In his new book titled The Shadow of Loot & Losses: Uncovering Nigeria’s Petroleum Subsidy Fraud, Bawa details how corruption crippled the subsidy regime. The Cable published excerpts from the book on Saturday. As a lead investigator on the EFCC’s special task force, Bawa had direct insight into the scheme’s inner workings.
How the Fraud Unfolded
Out of 141 companies involved in the PSF during that period, 59 submitted fraudulent claims. These companies inflated subsidy payments through forged shipping documents and altered delivery records, siphoning approximately ₦68 billion (over $450 million).
Bawa disclosed that 80% of the stolen funds have been recovered. The rest remains tied up in unresolved court cases or associated with deceased defendants. The years between 2008 and 2011 marked the height of the abuse, with subsidy-related fraud totalling ₦11.5 billion in 2008, ₦4.88 billion in 2009, ₦10.3 billion in 2010, and ₦41.7 billion in 2011.
Trillions Spent, Little Gained
Since Nigeria’s return to democracy in 1999, successive administrations have spent over ₦16.5 trillion on petrol subsidies. Bawa notes that a significant portion of this amount went to falsified claims and non-existent fuel imports.
Within just seven years of the PSF’s operation, the government paid out ₦5.76 trillion in subsidies. In 2011 alone, payments hit a record ₦2.1 trillion, largely due to widespread abuse and inflated import volumes.
Impact on the Economy
Bawa highlights that the fraudulent drain on public funds widened Nigeria’s fiscal deficit. These losses, he argued, could have funded education, healthcare, and essential infrastructure. Instead, the government resorted to borrowing to sustain subsidy payments.

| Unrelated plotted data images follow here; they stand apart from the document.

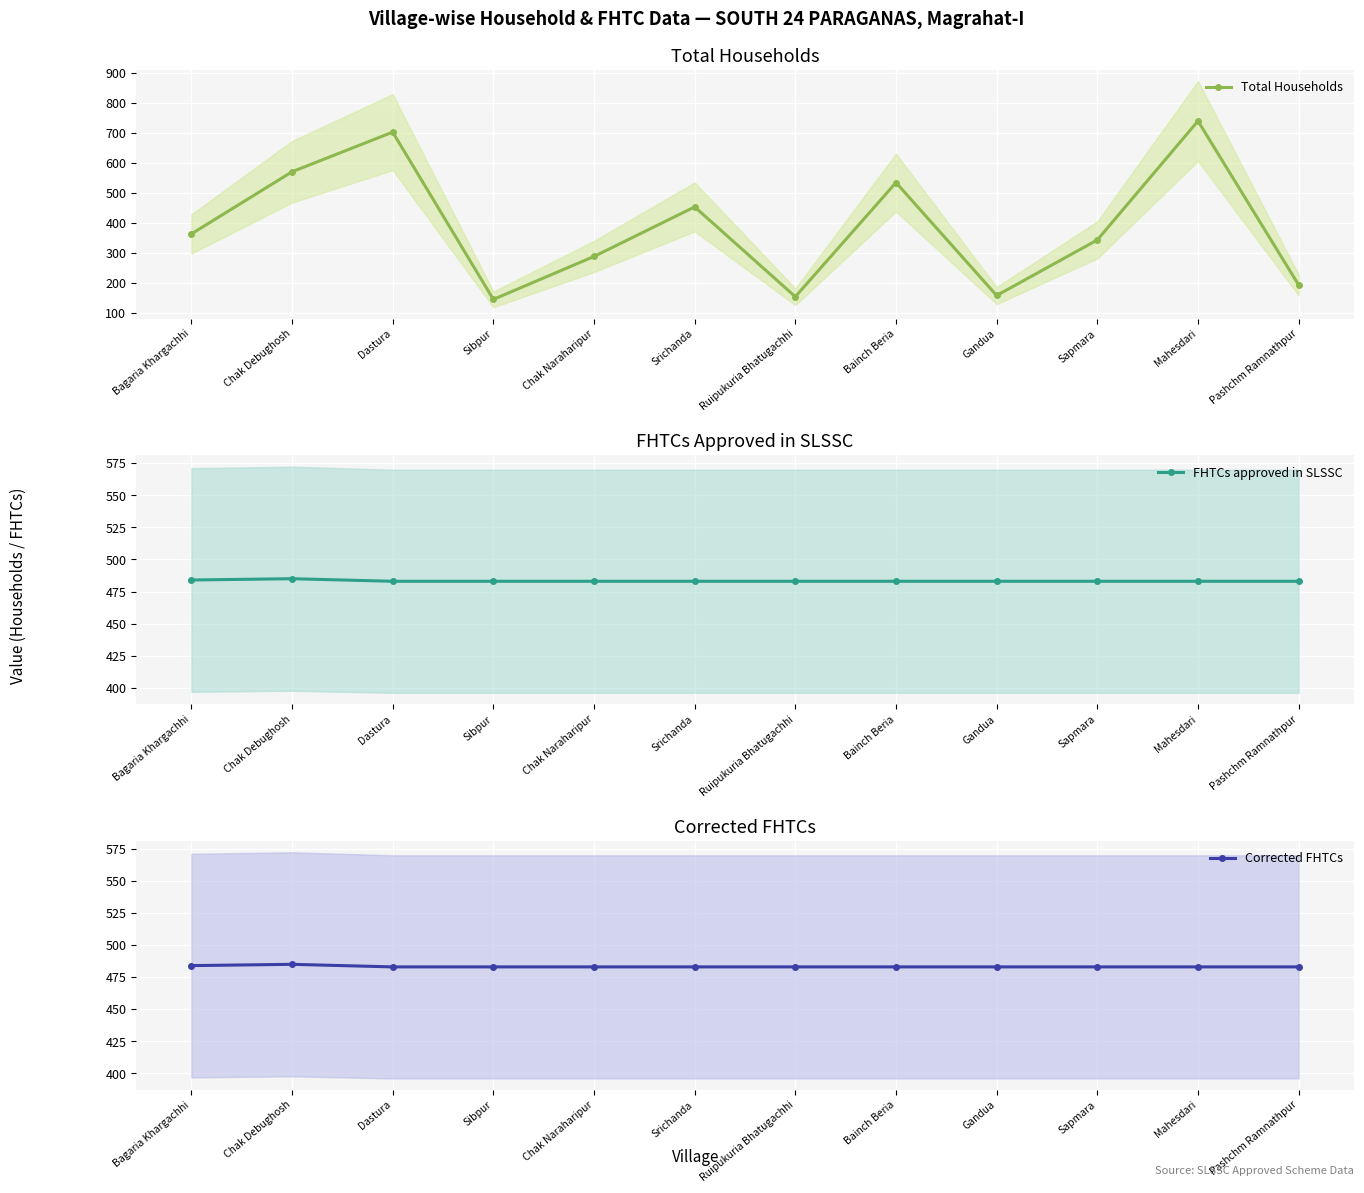

True or false: FHTCs approved in SLSSC and Corrected FHTCs intersect in this chart.

False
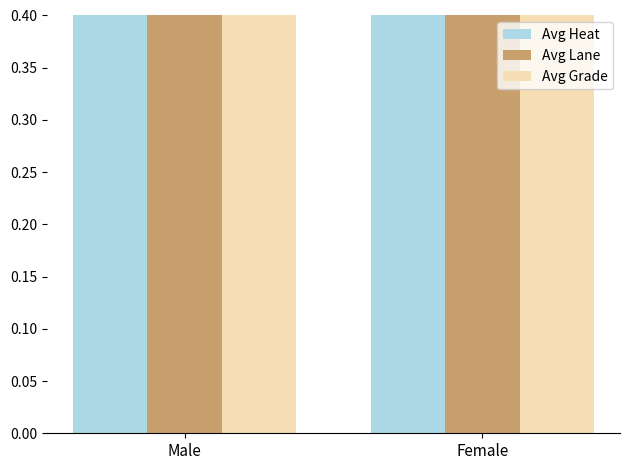

Where does the Avg Heat series first go above 22?

Male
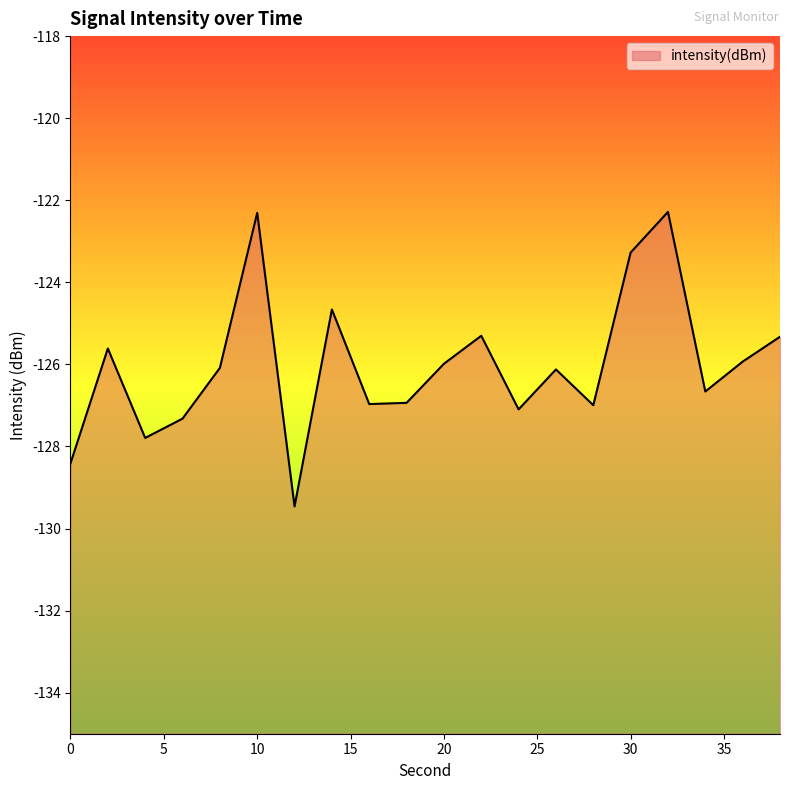

At which label is the value closest to -125?

22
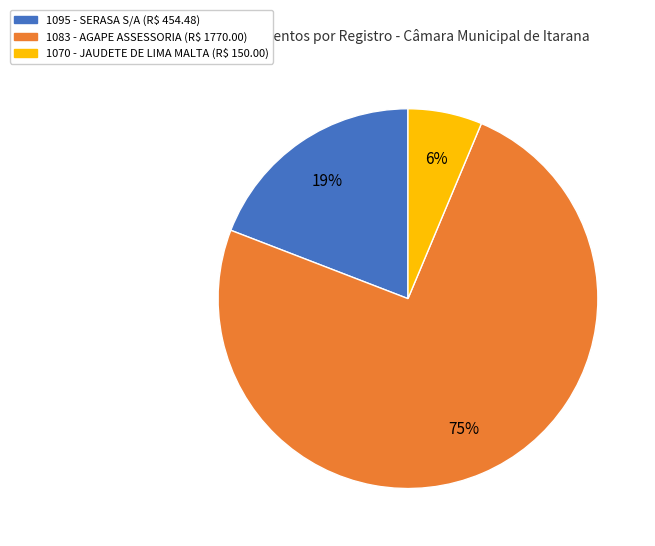

Which slice represents more than half of the pie?

1083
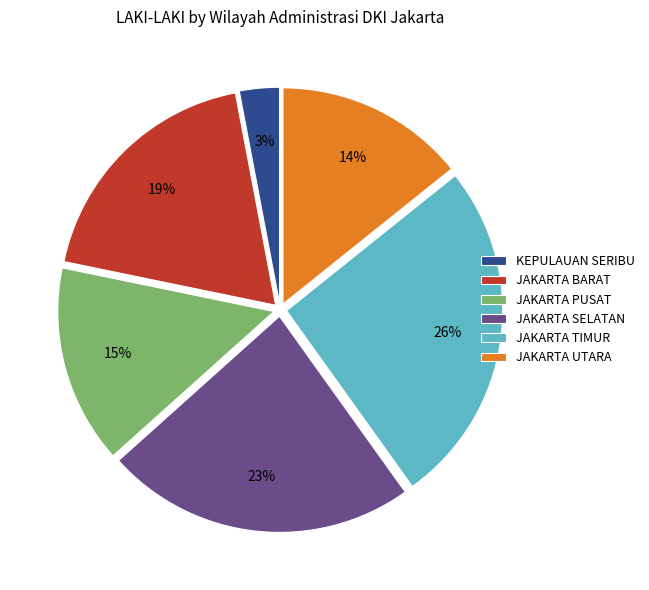

To the nearest percent, what is the combined percentage of JAKARTA SELATAN and JAKARTA TIMUR?

49%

Fuel intended for local consumption often ended up on the black market or was smuggled out of the country. This led to persistent shortages, artificial demand, and rising inflation. Investors, wary of the distorted market, stayed away from Nigeria’s downstream sector.
Political Influence and ‘Briefcase’ Importers
The former EFCC boss pointed to political interference as another enabler of the fraud. Many companies that received fuel import licenses lacked any real capacity to trade petroleum products.
Between 2010 and 2011, permits issued by the Petroleum Products Pricing Regulatory Agency (PPPRA) became a “goldmine,” according to Bawa. Several of the beneficiaries operated without offices or staff, relying solely on political connections to cash in on subsidy payouts.
Public Pushback and Government Reaction
In 2012, following widespread public protests and EFCC investigations, the federal government cut subsidy spending to ₦1.35 trillion. This reduction came despite an increase in pump prices from ₦65 to ₦97 per litre. Consumption levels remained steady, exposing inconsistencies in reported fuel import volumes.
Bawa concludes that the subsidy regime weakened Nigeria’s institutions, enriched a select few, and drained resources from vital sectors of the economy.